## [Excerpt to read]

════

Compares documentation timestamps against the code they describe. If the code changed significantly after the doc was last updated, the doc is potentially stale.

#!/usr/bin/env python3
"""
scripts/gc-stale-docs.py

Detects documentation that may be stale relative to the code it describes.

Usage:
    python3 scripts/gc-stale-docs.py .
    python3 scripts/gc-stale-docs.py . --json
    python3 scripts/gc-stale-docs.py . --threshold 30  # days
"""

import argparse
import json
import os
import re
import subprocess
import sys
from datetime import datetime, timedelta
from pathlib import Path
from typing import Dict, List, Optional, Tuple


def get_git_last_modified(filepath: str) -> Optional[datetime]:
    """Get the last git commit date for a file."""
    try:
        result = subprocess.run(
            ["git", "log", "-1", "--format=%aI", "--", filepath],
            capture_output=True, text=True, timeout=10
        )

════

## [Exercises to complete]
1. Reproduce the part of the stale-docs script between "Compares documentation timestamps" and "is potentially stale.", inclusive.
2. Answer these questions about the stale-docs script:
(a) What file path does the script give for itself?
(b) According to the usage lines, in what unit is the --threshold value given?
(c) What timeout value is passed to the git log call?

## [Dataset rows]
════

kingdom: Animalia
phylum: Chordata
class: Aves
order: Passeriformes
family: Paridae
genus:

════

## [The solutions]
1.
Compares documentation timestamps against the code they describe. If the code changed significantly after the doc was last updated, the doc is potentially stale.

2.
(a) scripts/gc-stale-docs.py
(b) Days
(c) 10